À la fin du mois d’avril 2004, Khaled al Maqtari et plusieurs hommes détenus en même temps que lui ont été transférés dans un autre « site noir » de la CIA, situé probablement en Europe de l’Est. Après vingt-huit mois de détention dans ce lieu, Khaled al Maqtari a été envoyé au Yémen où il a été détenu jusqu’en mai 2007.

« À aucun moment pendant ses trente-deux mois de détention, Khaled al Maqtari n’a été informé du lieu où il se trouvait ni de la raison pour laquelle il était détenu,
a déclaré Anne FitzGerald. Il ne pouvait pas entrer en contact avec des avocats, ses proches, le Comité international de la Croix-Rouge ou toute autre personne autre que celles qui l’interrogeaient et le personnel participant à sa détention et ses transferts. Ceci constitue une violation flagrante des obligations internationales des États-Unis. Le gouvernement américain a une lourde responsabilité à assumer. »

Khaled al Maqtari est maintenant de retour au Yémen, vivant avec les séquelles que peut laisser une torture psychologique et physique prolongée. Il n’a pas bénéficié de réparations de la part des autorités américaines, qui n’ont pas encore reconnu sa détention. Les violences qui l’ont le plus affecté, dit-t-il, sont les années d’isolement prolongé, l’ignorance totale de ce qu’il allait devenir, la surveillance vidéo permanente et la coupure d’avec le reste du monde, en particulier de sa famille.

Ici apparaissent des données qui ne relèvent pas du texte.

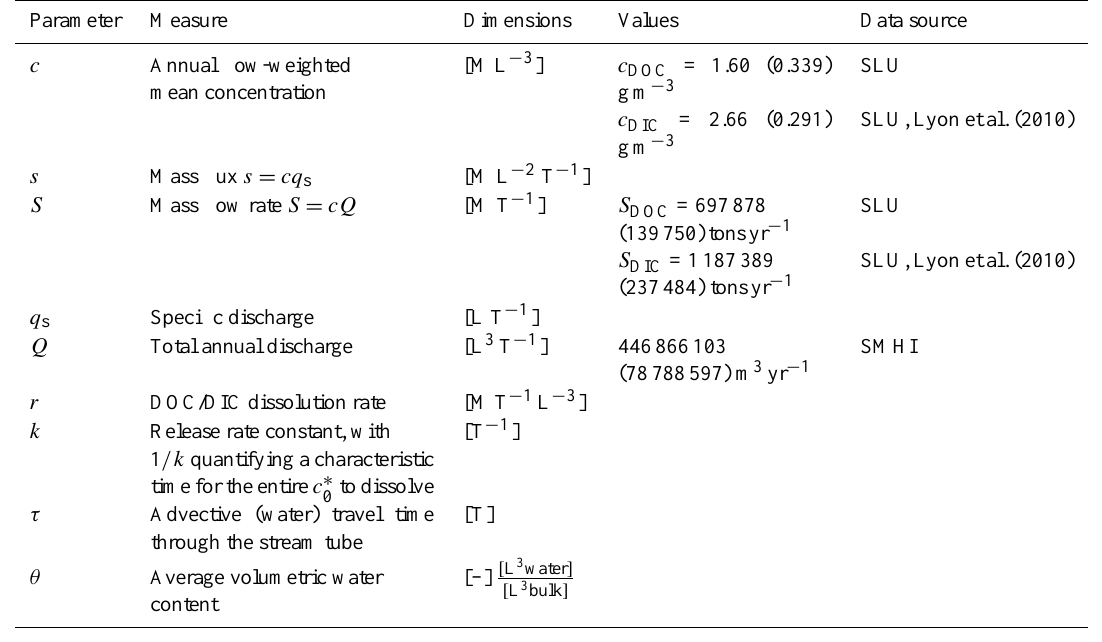
Table 1. Model parameters and estimated parameter value estimates (standard deviation within parentheses) for the Abiskojokken catchment.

Amnesty International exhorte les autorités des États-Unis à mettre fin à ces détentions secrètes ; à demander des comptes à ceux qui se sont rendus coupables d’abus dans le cadre de ce programme ; à indiquer le nom de tous ceux qui ont été détenus dans le cadre de la « guerre contre le terrorisme », en indiquant où ils ont été détenus et ce qu’ils sont devenus ; à libérer tous ceux qui sont toujours détenus, s’ils ne sont pas immédiatement inculpés d’infractions pénales prévues par la loi et jugés par des tribunaux indépendants.